Arbeitsauftrag 1. Wie viele Explorationsbohrungen will Statoil laut dem Textauszug über Bohrplattformen in diesem Jahr als Betreiber abschließen?
Arbeitsauftrag 2. Schreiben Sie aus dem Textauszug über Bohrplattformen den Abschnitt ab, der mit den Worten „In Norwegen dürften“ beginnt, und enden Sie nach „Rystad-Analyst Joachim Bjoerni.“.

Gezeigter Textauszug.
════════════════════
Zehn bis zwanzig davon könnten Kvernland zufolge in Norwegen und Grossbritannien dieses Schicksal erleiden, weil sich die Rückkehr älterer und brach liegender Ölplattformen an den Markt als zu teuer herausstellen könnte.

Sprecher von Transocean, Fred Olsen Energy und North Atlantic Drilling konnten nicht umgehend für eine Stellungnahme erreicht werden.

Weniger Explorationsbohrungen

Statoil wolle im Rahmen eines konzernweiten Effizienzprogramms die Zeit je Offshore-Quelle bis 2016 um 25 Prozent verringern und bohre bereits mit weniger Plattformen an etwa derselben Anzahl an Quellen wie in den vergangenen zwei Jahren, sagte Sprecher Morten Eek. Das Unternehmen plant seiner Aussage nach in diesem Jahr, 16 Explorationsbohrungen als Betreiber abzuschliessen. Das sind weniger als die 21 im vergangenen Jahr, wie Zahlen des Norwegischen Öldirektorats zeigen.

«Die Verantwortung von Statoil ist, eine langfristige Wertsteigerung auf dem norwegischen Festlandsockel zu sichern», erklärt Eek in einer E-Mail auf Nachfrage von Bloomberg. «Wir wollen keine Bohrplattformen aussetzen oder kündigen, doch es ein Teil unserer Verantwortung, Massnahmen zur Kostensenkung zu ergreifen, damit wir profitable Projekte umsetzen können.»

Nachfrage weit tiefer als Bestand

In Norwegen dürften die Investitionen von Ölkonzernen nach Angaben des Finanzministeriums im laufenden Jahr um 11 Prozent fallen und im kommenden Jahr um weitere 8 Prozent. Die Nachfrage nach Bohrinseln in den Gewässern Norwegens werde sich kommendes Jahr auf etwa 18 bis 20 Anlagen belaufen, gegenüber 27 verfügbaren Plattformen, erwartet Rystad-Analyst Joachim Bjoerni.

«Da draussen warten nur wenige Aufträge», sagt er. «Entscheidungen über die Verschrottung von noch mehr Anlagen müssen gefällt werden.»
════════════════════
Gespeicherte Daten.
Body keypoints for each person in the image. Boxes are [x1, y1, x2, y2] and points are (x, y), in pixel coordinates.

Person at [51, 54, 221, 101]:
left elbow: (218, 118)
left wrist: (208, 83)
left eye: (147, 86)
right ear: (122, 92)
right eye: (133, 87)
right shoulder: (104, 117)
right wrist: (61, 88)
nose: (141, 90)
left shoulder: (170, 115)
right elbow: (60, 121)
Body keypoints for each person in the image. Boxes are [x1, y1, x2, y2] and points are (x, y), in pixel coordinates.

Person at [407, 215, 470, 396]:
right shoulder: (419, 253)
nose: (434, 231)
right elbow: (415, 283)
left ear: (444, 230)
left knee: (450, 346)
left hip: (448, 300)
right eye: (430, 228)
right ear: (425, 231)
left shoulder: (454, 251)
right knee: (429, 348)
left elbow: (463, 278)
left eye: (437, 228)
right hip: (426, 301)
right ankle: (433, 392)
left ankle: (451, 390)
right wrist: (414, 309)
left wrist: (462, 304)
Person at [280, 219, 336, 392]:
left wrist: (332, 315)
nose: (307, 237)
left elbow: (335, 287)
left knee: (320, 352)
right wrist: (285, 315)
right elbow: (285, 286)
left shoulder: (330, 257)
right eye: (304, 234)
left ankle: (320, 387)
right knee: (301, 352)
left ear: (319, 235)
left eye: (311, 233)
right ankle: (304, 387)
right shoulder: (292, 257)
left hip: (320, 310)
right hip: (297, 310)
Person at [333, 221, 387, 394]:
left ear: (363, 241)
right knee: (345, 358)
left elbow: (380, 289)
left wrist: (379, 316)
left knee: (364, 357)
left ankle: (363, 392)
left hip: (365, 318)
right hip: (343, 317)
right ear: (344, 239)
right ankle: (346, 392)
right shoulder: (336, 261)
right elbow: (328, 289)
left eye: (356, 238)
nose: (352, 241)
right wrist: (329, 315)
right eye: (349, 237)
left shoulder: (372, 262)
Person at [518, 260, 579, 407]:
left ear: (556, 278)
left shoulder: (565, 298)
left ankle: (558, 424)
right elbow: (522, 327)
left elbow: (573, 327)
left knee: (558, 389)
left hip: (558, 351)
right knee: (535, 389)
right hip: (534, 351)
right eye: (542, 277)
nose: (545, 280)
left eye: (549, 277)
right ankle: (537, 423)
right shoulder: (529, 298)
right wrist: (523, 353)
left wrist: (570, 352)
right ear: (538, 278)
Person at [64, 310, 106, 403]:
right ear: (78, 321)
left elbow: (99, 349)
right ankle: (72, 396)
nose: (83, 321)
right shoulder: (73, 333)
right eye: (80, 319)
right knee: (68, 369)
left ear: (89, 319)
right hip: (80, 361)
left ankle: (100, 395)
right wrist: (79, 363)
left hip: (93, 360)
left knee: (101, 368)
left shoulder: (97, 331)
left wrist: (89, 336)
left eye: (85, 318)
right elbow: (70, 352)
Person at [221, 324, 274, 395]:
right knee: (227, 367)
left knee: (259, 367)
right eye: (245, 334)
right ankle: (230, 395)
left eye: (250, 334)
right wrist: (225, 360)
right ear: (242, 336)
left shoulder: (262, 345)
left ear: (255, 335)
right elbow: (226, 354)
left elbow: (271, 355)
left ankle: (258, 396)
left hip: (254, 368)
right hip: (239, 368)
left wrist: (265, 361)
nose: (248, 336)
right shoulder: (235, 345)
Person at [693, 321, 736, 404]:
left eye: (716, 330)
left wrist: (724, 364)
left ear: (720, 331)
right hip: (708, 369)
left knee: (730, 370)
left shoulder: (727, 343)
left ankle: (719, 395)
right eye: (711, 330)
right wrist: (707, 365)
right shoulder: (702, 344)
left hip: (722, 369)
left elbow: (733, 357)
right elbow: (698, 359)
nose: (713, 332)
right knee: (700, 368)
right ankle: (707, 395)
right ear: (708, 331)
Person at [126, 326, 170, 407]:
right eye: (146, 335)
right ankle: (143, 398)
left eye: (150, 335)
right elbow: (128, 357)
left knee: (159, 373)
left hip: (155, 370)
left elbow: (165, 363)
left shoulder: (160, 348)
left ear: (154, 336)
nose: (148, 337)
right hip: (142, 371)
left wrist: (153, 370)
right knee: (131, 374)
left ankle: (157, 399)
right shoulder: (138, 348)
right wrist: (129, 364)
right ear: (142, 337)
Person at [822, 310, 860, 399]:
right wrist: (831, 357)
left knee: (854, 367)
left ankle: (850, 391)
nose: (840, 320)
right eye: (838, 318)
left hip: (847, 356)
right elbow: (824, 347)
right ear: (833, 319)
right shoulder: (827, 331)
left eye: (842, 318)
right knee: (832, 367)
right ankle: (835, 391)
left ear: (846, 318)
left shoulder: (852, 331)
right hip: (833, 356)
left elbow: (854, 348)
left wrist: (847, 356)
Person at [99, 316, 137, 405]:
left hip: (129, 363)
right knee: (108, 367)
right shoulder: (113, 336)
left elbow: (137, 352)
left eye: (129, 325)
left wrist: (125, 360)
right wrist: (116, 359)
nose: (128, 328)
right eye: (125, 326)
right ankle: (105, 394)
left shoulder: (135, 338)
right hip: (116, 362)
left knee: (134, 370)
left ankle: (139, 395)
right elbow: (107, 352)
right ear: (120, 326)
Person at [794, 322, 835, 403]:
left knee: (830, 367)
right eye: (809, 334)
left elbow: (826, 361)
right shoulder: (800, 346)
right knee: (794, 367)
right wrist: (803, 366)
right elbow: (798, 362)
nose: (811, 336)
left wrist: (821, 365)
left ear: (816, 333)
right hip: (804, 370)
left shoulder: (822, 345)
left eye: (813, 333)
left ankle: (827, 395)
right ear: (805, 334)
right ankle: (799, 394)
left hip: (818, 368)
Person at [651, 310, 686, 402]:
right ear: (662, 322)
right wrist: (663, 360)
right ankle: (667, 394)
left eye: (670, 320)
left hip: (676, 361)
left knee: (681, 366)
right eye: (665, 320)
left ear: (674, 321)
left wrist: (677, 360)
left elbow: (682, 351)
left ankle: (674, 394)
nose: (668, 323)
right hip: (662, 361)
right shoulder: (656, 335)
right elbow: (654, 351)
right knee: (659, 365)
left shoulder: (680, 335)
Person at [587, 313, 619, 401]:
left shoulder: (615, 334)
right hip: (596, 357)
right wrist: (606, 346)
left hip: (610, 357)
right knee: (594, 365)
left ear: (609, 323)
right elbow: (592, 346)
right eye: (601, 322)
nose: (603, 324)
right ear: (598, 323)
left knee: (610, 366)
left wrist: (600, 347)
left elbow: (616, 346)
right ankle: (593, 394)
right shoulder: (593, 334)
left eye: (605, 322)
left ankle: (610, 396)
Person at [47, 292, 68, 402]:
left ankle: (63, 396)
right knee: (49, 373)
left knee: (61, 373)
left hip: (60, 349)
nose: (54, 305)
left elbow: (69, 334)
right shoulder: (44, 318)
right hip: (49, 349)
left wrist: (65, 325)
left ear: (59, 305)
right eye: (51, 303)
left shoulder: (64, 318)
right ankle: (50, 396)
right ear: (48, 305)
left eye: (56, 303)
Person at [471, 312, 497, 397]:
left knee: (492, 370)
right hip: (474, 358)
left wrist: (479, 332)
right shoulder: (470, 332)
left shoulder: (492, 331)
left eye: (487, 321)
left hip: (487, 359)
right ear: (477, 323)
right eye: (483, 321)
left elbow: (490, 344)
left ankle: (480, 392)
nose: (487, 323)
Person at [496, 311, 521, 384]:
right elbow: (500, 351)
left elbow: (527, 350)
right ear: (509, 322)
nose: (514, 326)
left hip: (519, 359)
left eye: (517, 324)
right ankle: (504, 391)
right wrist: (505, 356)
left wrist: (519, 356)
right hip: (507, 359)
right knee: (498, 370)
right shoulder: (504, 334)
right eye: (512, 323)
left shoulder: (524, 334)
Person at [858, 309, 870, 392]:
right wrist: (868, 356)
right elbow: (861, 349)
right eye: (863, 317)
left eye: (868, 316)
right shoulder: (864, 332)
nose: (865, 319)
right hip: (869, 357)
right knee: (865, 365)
════════════════════
Lösung 1. 16 Explorationsbohrungen.

Lösung 2.
In Norwegen dürften die Investitionen von Ölkonzernen nach Angaben des Finanzministeriums im laufenden Jahr um 11 Prozent fallen und im kommenden Jahr um weitere 8 Prozent. Die Nachfrage nach Bohrinseln in den Gewässern Norwegens werde sich kommendes Jahr auf etwa 18 bis 20 Anlagen belaufen, gegenüber 27 verfügbaren Plattformen, erwartet Rystad-Analyst Joachim Bjoerni.